What to work on |
Omitting the images, transcribe the records below exactly as they stand.

Study material |
★ ★ ★ ★
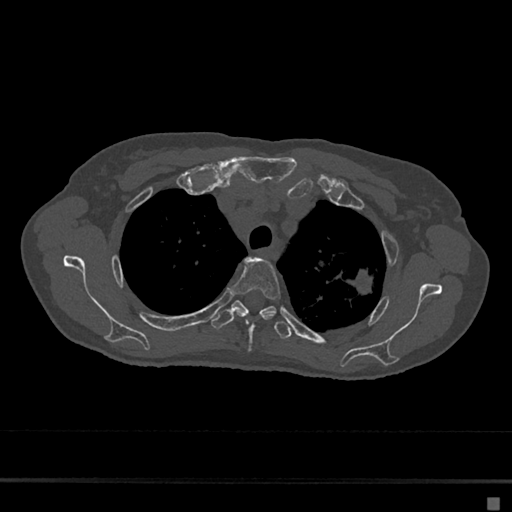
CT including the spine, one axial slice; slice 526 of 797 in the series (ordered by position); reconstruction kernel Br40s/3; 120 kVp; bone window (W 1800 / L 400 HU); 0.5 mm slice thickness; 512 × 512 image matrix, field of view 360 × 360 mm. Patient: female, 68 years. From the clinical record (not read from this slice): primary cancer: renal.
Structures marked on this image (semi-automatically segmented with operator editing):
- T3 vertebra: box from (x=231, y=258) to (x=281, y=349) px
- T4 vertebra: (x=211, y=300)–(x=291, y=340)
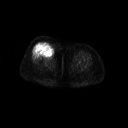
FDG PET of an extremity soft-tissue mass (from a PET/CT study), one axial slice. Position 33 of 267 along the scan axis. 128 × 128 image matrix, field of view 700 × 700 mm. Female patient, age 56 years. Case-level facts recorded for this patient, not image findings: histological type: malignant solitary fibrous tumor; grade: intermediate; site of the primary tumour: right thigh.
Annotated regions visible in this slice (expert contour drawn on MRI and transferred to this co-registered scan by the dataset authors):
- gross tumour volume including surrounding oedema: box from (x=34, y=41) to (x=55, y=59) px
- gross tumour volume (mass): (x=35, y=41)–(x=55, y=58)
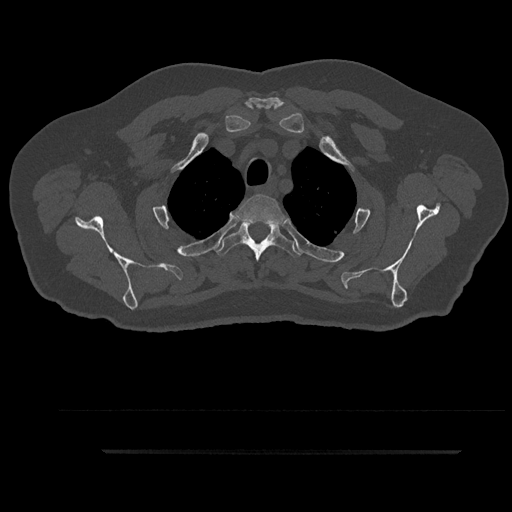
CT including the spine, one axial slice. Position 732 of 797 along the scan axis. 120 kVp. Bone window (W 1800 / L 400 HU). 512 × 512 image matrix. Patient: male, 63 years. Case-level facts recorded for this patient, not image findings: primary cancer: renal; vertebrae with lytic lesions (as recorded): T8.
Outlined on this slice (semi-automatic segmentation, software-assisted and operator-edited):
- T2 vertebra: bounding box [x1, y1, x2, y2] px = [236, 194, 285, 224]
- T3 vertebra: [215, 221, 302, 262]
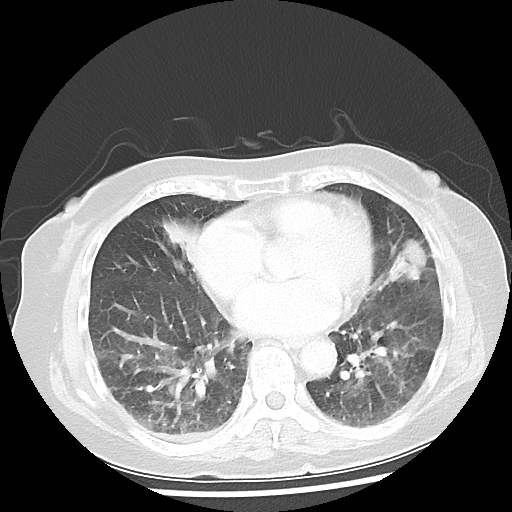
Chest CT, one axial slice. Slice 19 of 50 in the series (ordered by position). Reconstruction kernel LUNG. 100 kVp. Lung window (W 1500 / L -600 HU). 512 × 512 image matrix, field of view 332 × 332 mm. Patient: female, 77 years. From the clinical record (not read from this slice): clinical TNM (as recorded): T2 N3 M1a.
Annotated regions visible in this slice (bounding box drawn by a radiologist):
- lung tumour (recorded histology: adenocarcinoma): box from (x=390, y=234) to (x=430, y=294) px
★ ★ ★ ★
Solution below |
CT including the spine, one axial slice; slice 526 of 797 in the series (ordered by position); reconstruction kernel Br40s/3; 120 kVp; bone window (W 1800 / L 400 HU); 0.5 mm slice thickness; 512 × 512 image matrix, field of view 360 × 360 mm. Patient: female, 68 years. From the clinical record (not read from this slice): primary cancer: renal.
Structures marked on this image (semi-automatically segmented with operator editing):
- T3 vertebra: box from (x=231, y=258) to (x=281, y=349) px
- T4 vertebra: (x=211, y=300)–(x=291, y=340)
FDG PET of an extremity soft-tissue mass (from a PET/CT study), one axial slice. Position 33 of 267 along the scan axis. 128 × 128 image matrix, field of view 700 × 700 mm. Female patient, age 56 years. Case-level facts recorded for this patient, not image findings: histological type: malignant solitary fibrous tumor; grade: intermediate; site of the primary tumour: right thigh.
Annotated regions visible in this slice (expert contour drawn on MRI and transferred to this co-registered scan by the dataset authors):
- gross tumour volume including surrounding oedema: box from (x=34, y=41) to (x=55, y=59) px
- gross tumour volume (mass): (x=35, y=41)–(x=55, y=58)
CT including the spine, one axial slice. Position 732 of 797 along the scan axis. 120 kVp. Bone window (W 1800 / L 400 HU). 512 × 512 image matrix. Patient: male, 63 years. Case-level facts recorded for this patient, not image findings: primary cancer: renal; vertebrae with lytic lesions (as recorded): T8.
Outlined on this slice (semi-automatic segmentation, software-assisted and operator-edited):
- T2 vertebra: bounding box [x1, y1, x2, y2] px = [236, 194, 285, 224]
- T3 vertebra: [215, 221, 302, 262]
Chest CT, one axial slice. Slice 19 of 50 in the series (ordered by position). Reconstruction kernel LUNG. 100 kVp. Lung window (W 1500 / L -600 HU). 512 × 512 image matrix, field of view 332 × 332 mm. Patient: female, 77 years. From the clinical record (not read from this slice): clinical TNM (as recorded): T2 N3 M1a.
Annotated regions visible in this slice (bounding box drawn by a radiologist):
- lung tumour (recorded histology: adenocarcinoma): box from (x=390, y=234) to (x=430, y=294) px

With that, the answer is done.